Р.Ж.: Ничто из этого не кажется несовместимым с предлагаемой мною нежертвенной интерпретацией. Думаю, возможно даже показать, что только в свете такого истолкования и объяснимы, в конце концов, и притязание Евангелий на историческую значимость, и все те элементы в них, которые считаются противоречащими «евангельскому духу». И опять же о той интерпретации, которая начинает здесь вырисовываться, мы будем судить по результатам. Отказываясь определять Страсти как жертвоприношение, мы приходим к более прямой, более простой, более ясной и единственно последовательной их интерпретации, которая позволяет объединить все темы Евангелия в одно непротиворечивое целое. Вопреки тому, что обычно думают, мы увидим, что нет никакого противоречия между буквой и духом; чтобы коснуться духа, достаточно по-настоящему отдаться тексту, читать его в простоте, ничего не добавляя и не убавляя.

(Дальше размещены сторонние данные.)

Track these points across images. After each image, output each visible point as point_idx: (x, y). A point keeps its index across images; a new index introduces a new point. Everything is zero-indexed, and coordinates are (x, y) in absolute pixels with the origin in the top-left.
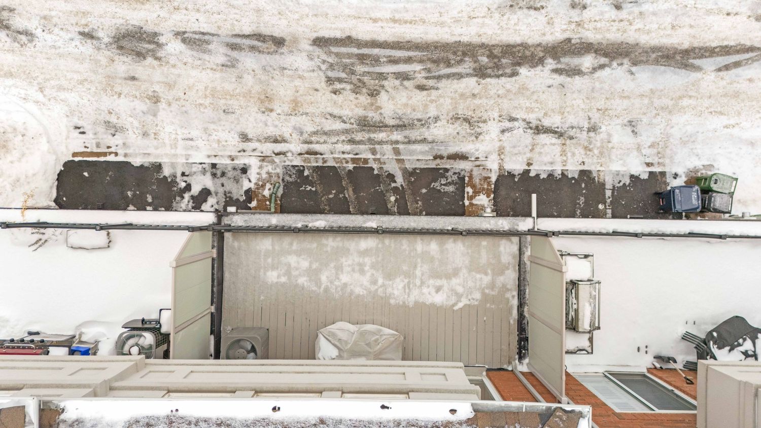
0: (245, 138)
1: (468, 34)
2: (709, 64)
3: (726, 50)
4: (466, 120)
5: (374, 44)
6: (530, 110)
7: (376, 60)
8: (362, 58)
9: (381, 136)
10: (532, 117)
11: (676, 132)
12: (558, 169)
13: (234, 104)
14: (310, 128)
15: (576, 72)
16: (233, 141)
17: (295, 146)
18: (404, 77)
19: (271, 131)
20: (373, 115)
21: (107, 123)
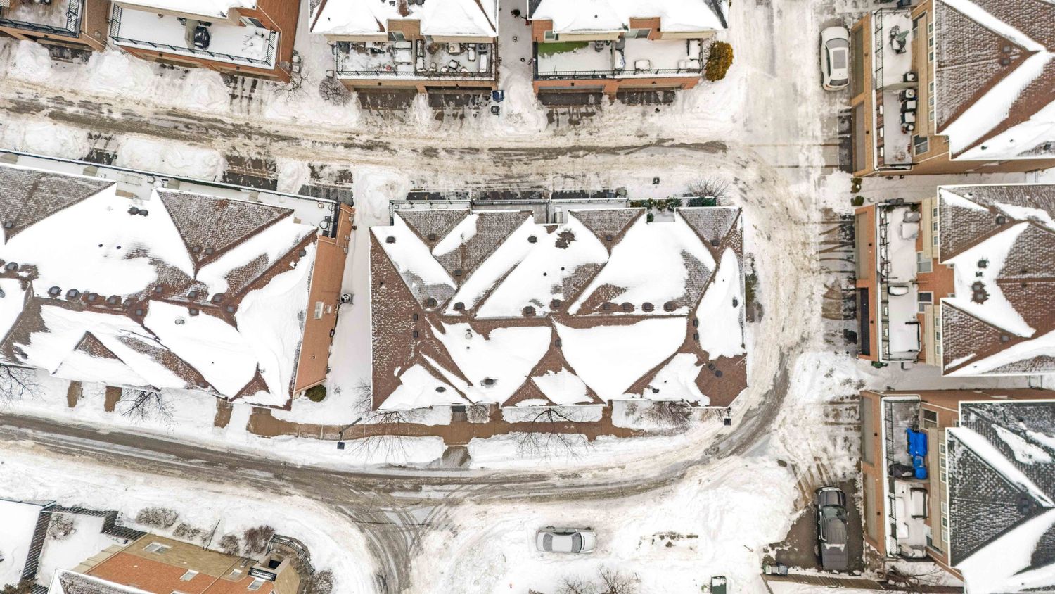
0: (467, 183)
1: (540, 145)
2: (622, 152)
3: (628, 148)
4: (541, 174)
5: (509, 149)
6: (563, 170)
7: (510, 155)
8: (505, 154)
9: (513, 180)
10: (563, 172)
11: (612, 176)
12: (573, 190)
13: (463, 172)
14: (488, 179)
15: (578, 157)
16: (463, 184)
17: (484, 185)
18: (520, 160)
19: (475, 180)
20: (509, 174)
21: (422, 180)
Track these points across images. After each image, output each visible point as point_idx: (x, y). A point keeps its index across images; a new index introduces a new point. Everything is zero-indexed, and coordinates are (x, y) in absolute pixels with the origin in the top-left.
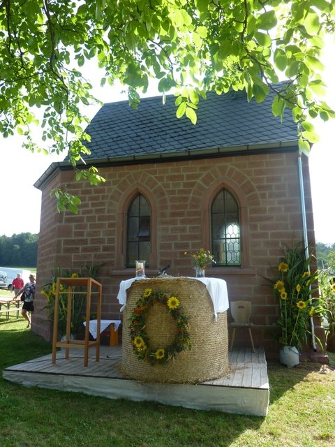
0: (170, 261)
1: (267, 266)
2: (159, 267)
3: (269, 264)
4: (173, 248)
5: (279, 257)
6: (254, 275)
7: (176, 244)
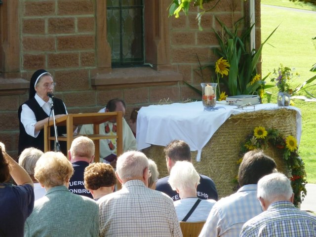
0: (41, 59)
1: (194, 65)
2: (22, 71)
3: (198, 59)
4: (46, 31)
5: (211, 47)
6: (176, 82)
7: (51, 23)
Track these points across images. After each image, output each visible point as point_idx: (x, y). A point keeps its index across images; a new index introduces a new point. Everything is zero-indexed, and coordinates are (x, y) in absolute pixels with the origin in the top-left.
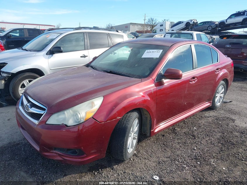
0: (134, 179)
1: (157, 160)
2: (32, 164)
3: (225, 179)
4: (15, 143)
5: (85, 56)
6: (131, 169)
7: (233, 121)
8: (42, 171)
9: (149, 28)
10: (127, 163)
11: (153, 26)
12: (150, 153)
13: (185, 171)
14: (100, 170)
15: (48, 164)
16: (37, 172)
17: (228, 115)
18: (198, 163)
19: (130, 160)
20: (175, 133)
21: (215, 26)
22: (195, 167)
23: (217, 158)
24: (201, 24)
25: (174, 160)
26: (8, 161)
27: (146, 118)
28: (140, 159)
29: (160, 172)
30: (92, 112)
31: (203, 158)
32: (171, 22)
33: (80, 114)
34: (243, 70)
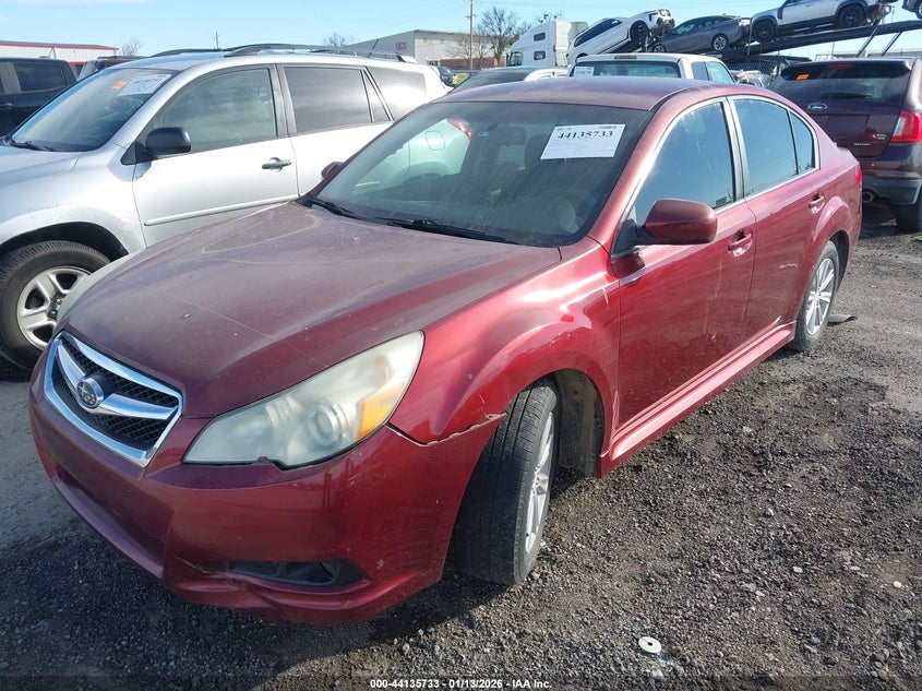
0: (565, 661)
1: (637, 569)
2: (130, 630)
3: (914, 627)
4: (39, 544)
5: (278, 165)
6: (544, 615)
7: (881, 391)
8: (177, 658)
9: (487, 50)
10: (523, 592)
11: (501, 42)
12: (600, 545)
13: (754, 608)
14: (421, 632)
15: (198, 626)
16: (155, 665)
17: (855, 371)
18: (797, 569)
19: (532, 579)
20: (679, 454)
21: (739, 36)
22: (790, 589)
23: (862, 546)
24: (687, 29)
25: (704, 566)
26: (23, 625)
27: (578, 404)
28: (571, 573)
29: (660, 621)
30: (383, 402)
31: (811, 550)
32: (576, 25)
33: (335, 413)
34: (872, 197)
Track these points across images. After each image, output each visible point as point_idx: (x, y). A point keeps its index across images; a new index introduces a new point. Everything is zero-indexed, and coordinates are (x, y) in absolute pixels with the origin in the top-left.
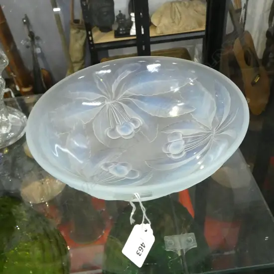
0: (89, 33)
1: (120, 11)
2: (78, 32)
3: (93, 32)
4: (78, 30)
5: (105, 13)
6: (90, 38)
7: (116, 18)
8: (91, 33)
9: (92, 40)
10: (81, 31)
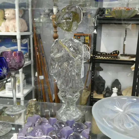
0: (92, 93)
1: (108, 86)
2: (87, 92)
3: (94, 93)
4: (87, 90)
5: (100, 86)
6: (92, 95)
7: (105, 89)
8: (93, 93)
9: (93, 96)
10: (88, 91)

В. Невозможность жертвенной интерпретации
Р.Ж.: Необходимо констатировать, что в прямых евангельских свидетельствах о Боге нет ничего, что бы давало основание для того постулата, к которому неизбежно приводит интерпретация в жертвенном ключе из Послания к Евреям. Средневековое богословие придало совершенную форму этому постулату, который заключается в том, что Бог Отец потребовал искупительной жертвы. Все попытки объяснить этот жертвенный «пакт» приводят к абсурдным выводам: Богу нужно было отстоять свою честь, скомпрометированную грехами человечества, и т.д. Но Бог требует не просто новой жертвы, а самой дорогой и ценной для него -собственного Сына. Нет сомнений, что этот постулат более, чем что-либо другое, поспособствовал дискредитации христианства в глазах людей доброй воли в современном мире. Если для средневековой ментальности это еще было приемлемо, то сегодня никак нет, и этот постулат являет собой камень преткновения par excellence для всего мира, протестующего против жертвоприношений, и справедливо, даже если сам этот протест не свободен от жертвенных элементов, которые до сих пор никому не удалось искоренить.